Work task
Which lines run from the line with "464,857,915" through the line with "Stage 100% Football" in the entries below? Print them exactly, both ends included, and nothing more.

Record extracts
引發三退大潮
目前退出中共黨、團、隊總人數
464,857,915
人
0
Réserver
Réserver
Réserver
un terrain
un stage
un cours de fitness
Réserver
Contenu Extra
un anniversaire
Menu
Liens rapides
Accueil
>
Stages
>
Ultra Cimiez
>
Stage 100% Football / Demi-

==

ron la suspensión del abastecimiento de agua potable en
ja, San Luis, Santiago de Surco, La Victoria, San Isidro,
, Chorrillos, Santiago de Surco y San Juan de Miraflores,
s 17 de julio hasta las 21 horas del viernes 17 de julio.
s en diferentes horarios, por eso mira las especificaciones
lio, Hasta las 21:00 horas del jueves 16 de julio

Written response
464,857,915
人
0
Réserver
Réserver
Réserver
un terrain
un stage
un cours de fitness
Réserver
Contenu Extra
un anniversaire
Menu
Liens rapides
Accueil
>
Stages
>
Ultra Cimiez
>
Stage 100% Football / Demi-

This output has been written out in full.